Rewrite these lines with "scientific name" swapped for "species" wherever it occurs, keeping everything else the same. Leave out the pictures.

#### [SUPPLIED DATA]
◆ ◆ ◆ ◆ ◆

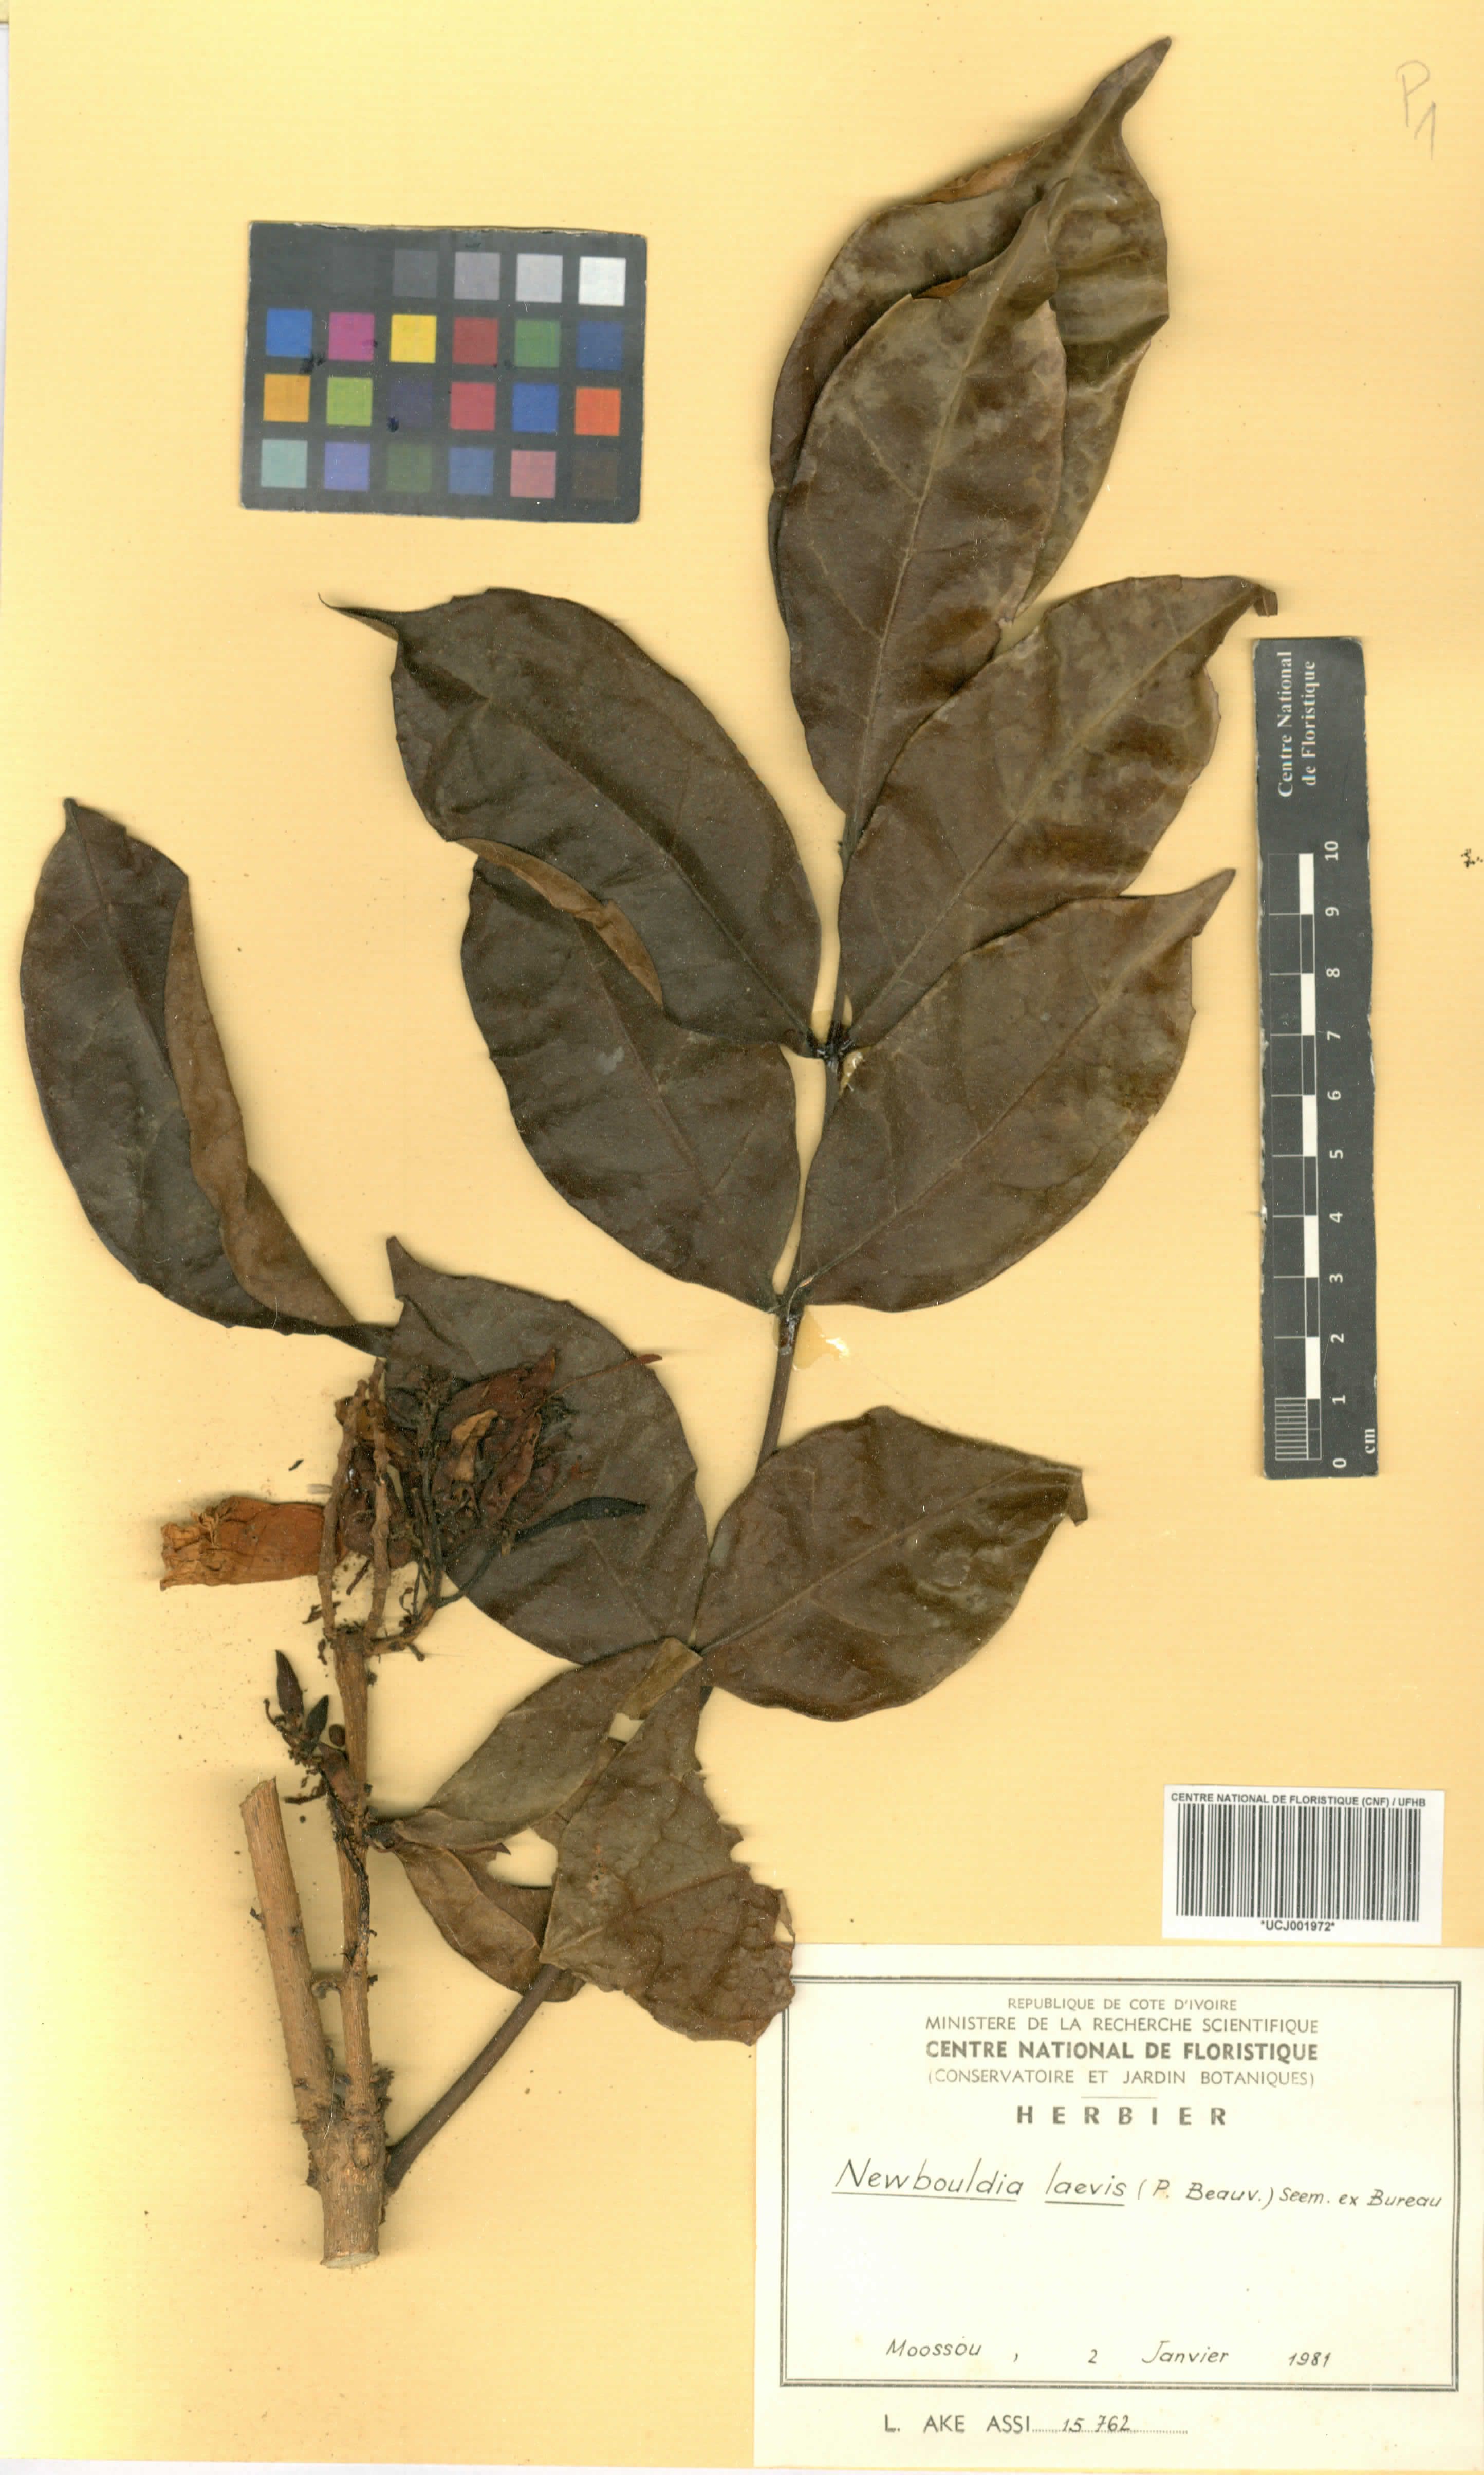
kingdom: Plantae
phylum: Tracheophyta
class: Magnoliopsida
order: Lamiales
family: Bignoniaceae
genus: Newbouldia
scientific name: Newbouldia laevis
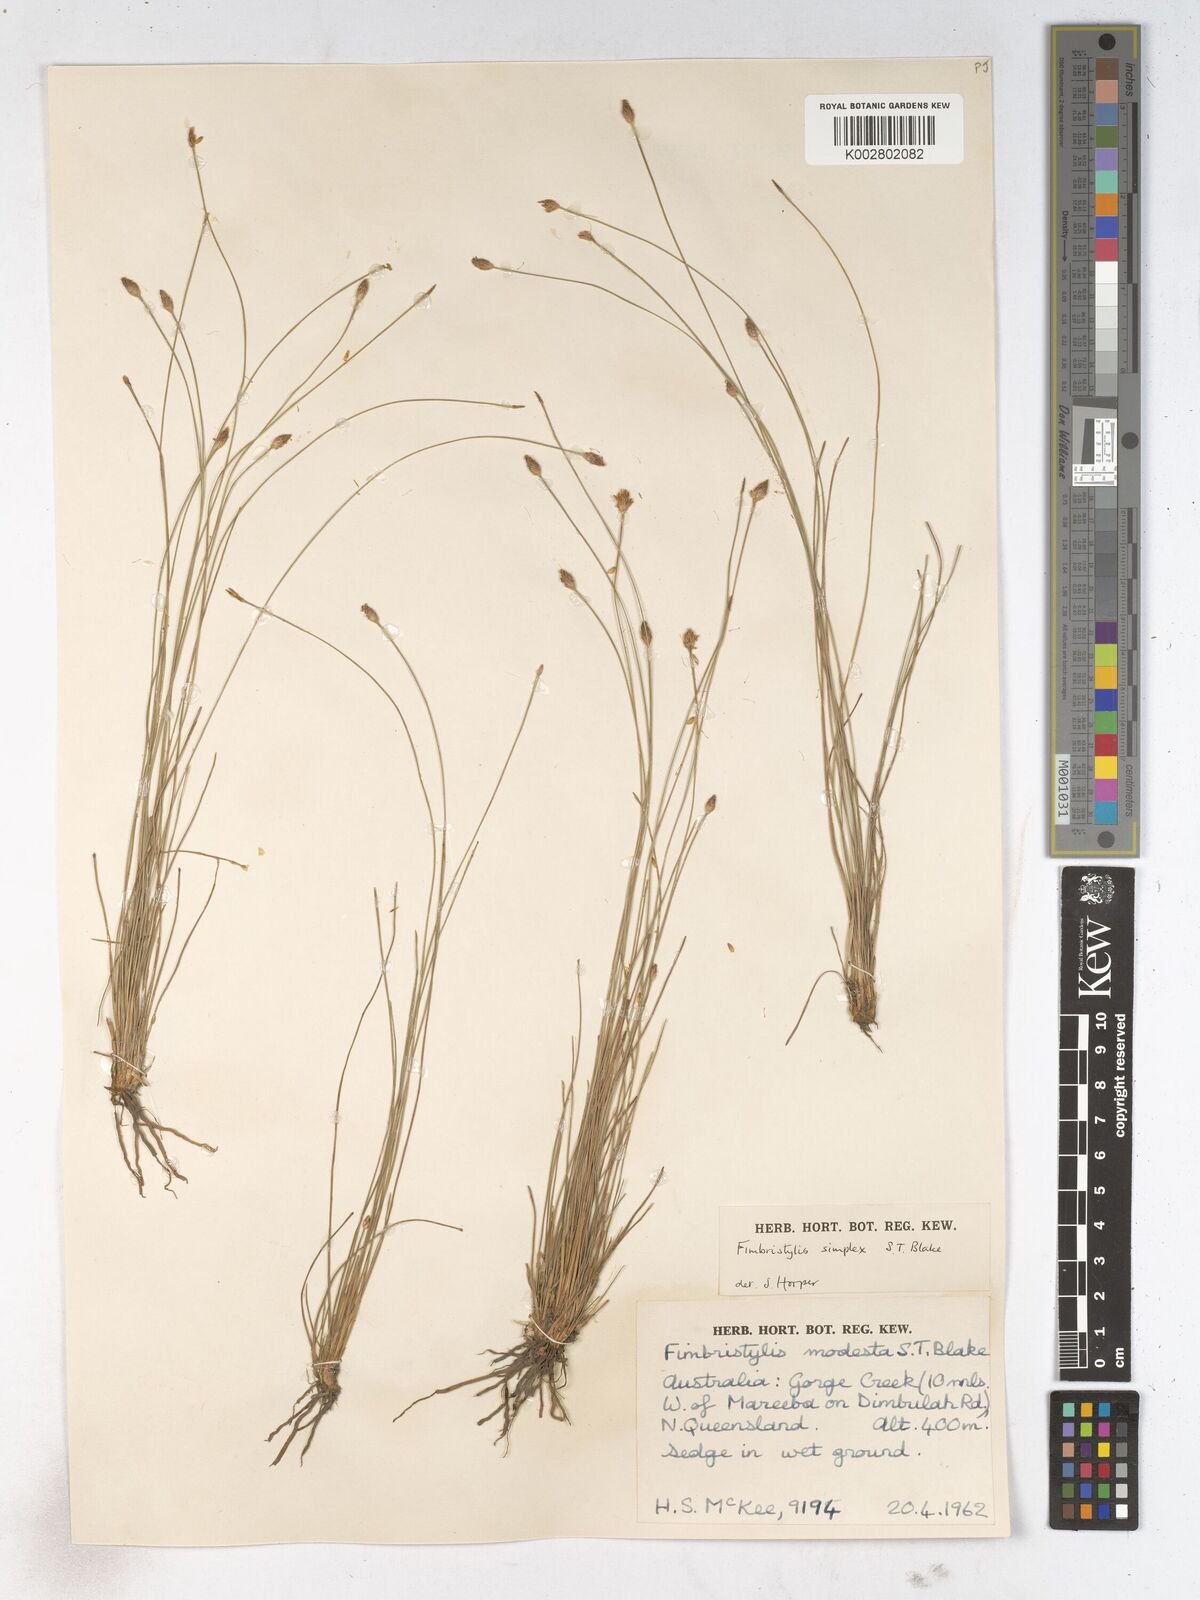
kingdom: Plantae
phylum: Tracheophyta
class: Liliopsida
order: Poales
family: Cyperaceae
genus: Fimbristylis
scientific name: Fimbristylis simplex
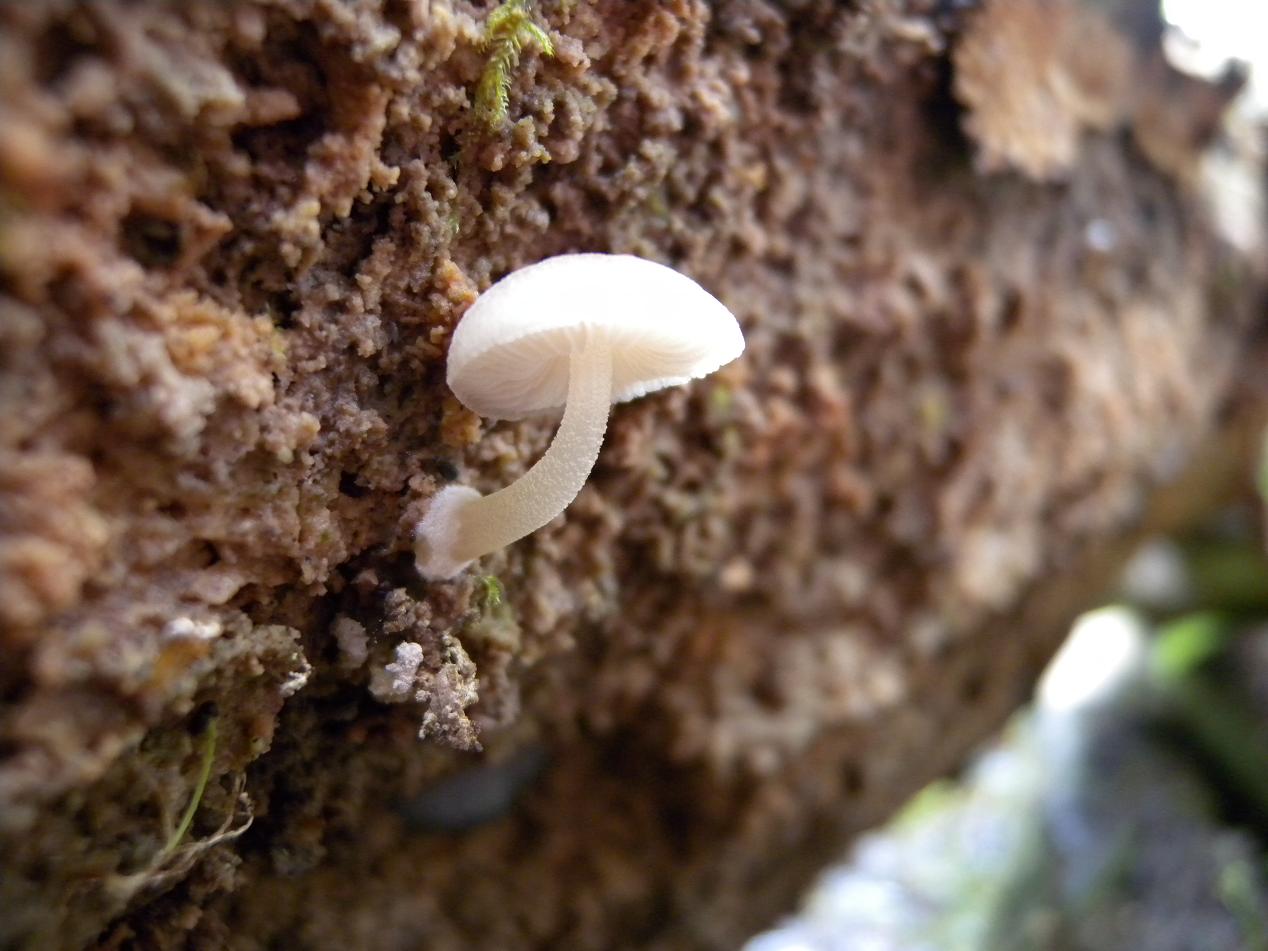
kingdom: Fungi
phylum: Basidiomycota
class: Agaricomycetes
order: Agaricales
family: Pluteaceae
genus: Pluteus
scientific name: Pluteus semibulbosus
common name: knoldet skærmhat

◆ ◆ ◆ ◆ ◆

#### [RESULT OF THE EXERCISE]
kingdom: Plantae
phylum: Tracheophyta
class: Magnoliopsida
order: Lamiales
family: Bignoniaceae
genus: Newbouldia
species: Newbouldia laevis
kingdom: Plantae
phylum: Tracheophyta
class: Liliopsida
order: Poales
family: Cyperaceae
genus: Fimbristylis
species: Fimbristylis simplex
kingdom: Fungi
phylum: Basidiomycota
class: Agaricomycetes
order: Agaricales
family: Pluteaceae
genus: Pluteus
species: Pluteus semibulbosus
common name: knoldet skærmhat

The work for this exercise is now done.